Nationally, legal and medical researchers, as well as forensic scientists, are pushing to reform the investigative system for deaths in custody. The goal, they say, is to improve public understanding of how deaths happen and reduce the number of preventable deaths. In a recent report, the National Academies of Science, Engineering and Medicine recommended that states require licensing for anyone performing prison death investigations, as well as an annual peer review for all coroner and medical examiner’s offices of at least 10% of their cases. The report also recommended the federal government update its death certificate template to include a checkbox for deaths in custody.
Experts say there are several simple measures Missouri could take to improve the investigative process for people who die in prison, starting with clarifying expectations. State policy instructs coroners to investigate, but doesn’t say much about what that investigation should look like. Coroners can choose to talk to witnesses, or not, and there is no requirement for digitization of records.
Ensuring transparency around prison deaths would require the state to create new standards, noted Aaron Littman, co-lead of UCLA Law's Behind Bars Data Project. Those standards might stipulate how quickly prison death investigations must be completed, what data must be collected from the prison, and how much of it must be public or made available to families.
State legislators could standardize record-keeping by mandating all coroners and medical examiners use the same software and reporting systems, experts added. (The former head of Missouri’s Coroners and Medical Examiners Association told The Marshall Project - St. Louis he’s in the early stages of proposing a bill to do just that.) Policymakers could also require the public health system to update the state’s death certificate form with a clear designation for in-custody deaths, researchers noted, so the public isn’t reliant entirely on the criminal justice system to track and report deaths.
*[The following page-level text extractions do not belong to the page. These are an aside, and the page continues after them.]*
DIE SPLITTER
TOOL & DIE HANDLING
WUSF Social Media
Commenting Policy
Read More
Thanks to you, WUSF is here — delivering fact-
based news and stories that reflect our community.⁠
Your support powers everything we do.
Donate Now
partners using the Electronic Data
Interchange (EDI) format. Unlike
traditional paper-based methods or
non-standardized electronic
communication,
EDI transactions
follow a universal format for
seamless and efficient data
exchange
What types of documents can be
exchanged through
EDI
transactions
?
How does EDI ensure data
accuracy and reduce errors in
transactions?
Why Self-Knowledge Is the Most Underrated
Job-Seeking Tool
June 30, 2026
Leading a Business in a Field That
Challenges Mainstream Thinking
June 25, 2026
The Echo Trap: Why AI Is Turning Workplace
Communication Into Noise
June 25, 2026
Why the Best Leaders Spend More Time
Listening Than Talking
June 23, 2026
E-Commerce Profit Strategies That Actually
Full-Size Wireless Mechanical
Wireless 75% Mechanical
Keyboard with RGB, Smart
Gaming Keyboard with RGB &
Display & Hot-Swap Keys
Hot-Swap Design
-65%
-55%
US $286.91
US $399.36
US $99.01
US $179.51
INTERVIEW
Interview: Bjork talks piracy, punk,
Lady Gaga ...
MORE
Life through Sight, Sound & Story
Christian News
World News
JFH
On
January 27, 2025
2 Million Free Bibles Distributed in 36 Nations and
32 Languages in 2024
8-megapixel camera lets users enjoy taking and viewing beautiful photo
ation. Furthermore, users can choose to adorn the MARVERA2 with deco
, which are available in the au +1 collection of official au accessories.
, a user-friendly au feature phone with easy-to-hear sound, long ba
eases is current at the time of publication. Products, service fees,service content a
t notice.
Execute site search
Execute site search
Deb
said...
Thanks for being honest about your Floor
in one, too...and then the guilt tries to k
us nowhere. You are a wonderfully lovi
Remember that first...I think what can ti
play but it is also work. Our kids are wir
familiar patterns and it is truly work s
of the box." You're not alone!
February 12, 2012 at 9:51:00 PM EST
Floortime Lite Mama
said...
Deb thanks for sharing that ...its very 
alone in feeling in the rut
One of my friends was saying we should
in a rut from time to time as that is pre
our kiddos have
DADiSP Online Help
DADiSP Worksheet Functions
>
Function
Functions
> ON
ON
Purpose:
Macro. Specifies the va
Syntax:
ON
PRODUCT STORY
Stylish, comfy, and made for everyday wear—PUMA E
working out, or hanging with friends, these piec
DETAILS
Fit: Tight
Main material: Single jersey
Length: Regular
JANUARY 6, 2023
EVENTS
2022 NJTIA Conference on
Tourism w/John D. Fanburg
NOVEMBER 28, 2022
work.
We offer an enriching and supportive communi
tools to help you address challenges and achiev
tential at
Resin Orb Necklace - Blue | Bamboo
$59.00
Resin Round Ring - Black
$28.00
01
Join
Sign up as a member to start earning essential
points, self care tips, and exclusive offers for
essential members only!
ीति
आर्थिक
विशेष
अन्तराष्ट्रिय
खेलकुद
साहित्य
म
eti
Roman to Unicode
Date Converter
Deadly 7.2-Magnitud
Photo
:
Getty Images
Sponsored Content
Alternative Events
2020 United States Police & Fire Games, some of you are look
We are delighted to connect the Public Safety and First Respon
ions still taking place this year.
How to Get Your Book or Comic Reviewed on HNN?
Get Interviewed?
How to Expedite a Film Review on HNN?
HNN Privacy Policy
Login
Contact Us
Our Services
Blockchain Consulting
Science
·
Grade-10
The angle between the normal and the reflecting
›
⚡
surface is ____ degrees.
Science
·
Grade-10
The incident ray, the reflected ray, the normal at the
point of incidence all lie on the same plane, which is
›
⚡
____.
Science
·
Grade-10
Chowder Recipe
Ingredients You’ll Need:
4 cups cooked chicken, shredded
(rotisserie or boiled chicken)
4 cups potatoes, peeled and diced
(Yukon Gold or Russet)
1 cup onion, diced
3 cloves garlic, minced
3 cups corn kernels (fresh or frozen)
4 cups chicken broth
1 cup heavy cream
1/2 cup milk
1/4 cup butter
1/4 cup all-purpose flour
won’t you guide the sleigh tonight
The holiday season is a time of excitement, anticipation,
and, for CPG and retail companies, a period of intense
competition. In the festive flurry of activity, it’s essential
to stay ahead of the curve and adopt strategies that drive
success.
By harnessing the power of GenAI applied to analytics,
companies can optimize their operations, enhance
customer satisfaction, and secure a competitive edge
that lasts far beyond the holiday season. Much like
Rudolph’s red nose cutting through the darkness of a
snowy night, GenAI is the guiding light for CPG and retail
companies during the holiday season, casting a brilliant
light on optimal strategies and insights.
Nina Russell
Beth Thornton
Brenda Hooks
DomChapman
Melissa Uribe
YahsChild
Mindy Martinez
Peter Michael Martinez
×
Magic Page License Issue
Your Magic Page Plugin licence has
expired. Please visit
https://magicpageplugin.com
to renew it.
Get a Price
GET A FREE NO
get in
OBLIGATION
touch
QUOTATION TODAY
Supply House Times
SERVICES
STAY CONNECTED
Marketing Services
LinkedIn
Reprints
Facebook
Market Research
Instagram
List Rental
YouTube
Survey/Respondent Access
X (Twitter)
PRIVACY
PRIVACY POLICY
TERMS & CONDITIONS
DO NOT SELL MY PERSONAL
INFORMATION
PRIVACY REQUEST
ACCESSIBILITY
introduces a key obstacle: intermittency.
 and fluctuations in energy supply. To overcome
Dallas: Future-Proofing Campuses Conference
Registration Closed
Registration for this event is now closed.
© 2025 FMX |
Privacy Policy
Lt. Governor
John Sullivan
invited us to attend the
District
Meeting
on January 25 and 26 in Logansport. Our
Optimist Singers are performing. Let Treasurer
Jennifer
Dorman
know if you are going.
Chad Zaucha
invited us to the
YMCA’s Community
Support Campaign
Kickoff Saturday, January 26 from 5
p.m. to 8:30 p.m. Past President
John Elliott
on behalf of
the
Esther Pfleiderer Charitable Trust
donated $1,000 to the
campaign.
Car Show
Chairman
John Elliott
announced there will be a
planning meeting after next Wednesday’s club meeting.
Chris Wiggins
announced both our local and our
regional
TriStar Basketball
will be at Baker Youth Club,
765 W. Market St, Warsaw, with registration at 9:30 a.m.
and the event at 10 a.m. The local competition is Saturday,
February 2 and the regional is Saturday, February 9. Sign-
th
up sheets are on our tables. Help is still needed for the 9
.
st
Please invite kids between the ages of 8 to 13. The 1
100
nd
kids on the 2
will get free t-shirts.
Missouri’s Department of Mental Health has a fatality review panel tasked with assessing “all suspicious deaths” of adults in the department’s custody; researchers pointed out that the state could create a similar panel for prison deaths.
To grieving families, a coroner’s ability to be a resource in the face of an opaque prison system can mean not only accountability for their loved one’s death, but also closure. Coroners noted that improving the standard of reporting would offer all families an equal chance to understand what happened, eliminating the speculation and uncertainty that can exacerbate their grief and suffering.
For weeks after her husband’s death, Tanekka Guest clung to a fading hope that prison officials would provide any information about Christopher’s final moments. She said the only detail the warden shared — that Christopher died in his sleep — left her with more doubt and questions: Was he alone? What could have killed him so suddenly? When she heard a rumor from another incarcerated person about foul play in her husband’s death, she said it nearly broke her.
After going weeks without answers, Guest said the coroner gave her the information she needed to properly grieve. At last, she said, she could rest.
“I couldn’t believe it at first,” Guest said. “But that’s how I was finally able to get closer to him: knowing what happened.”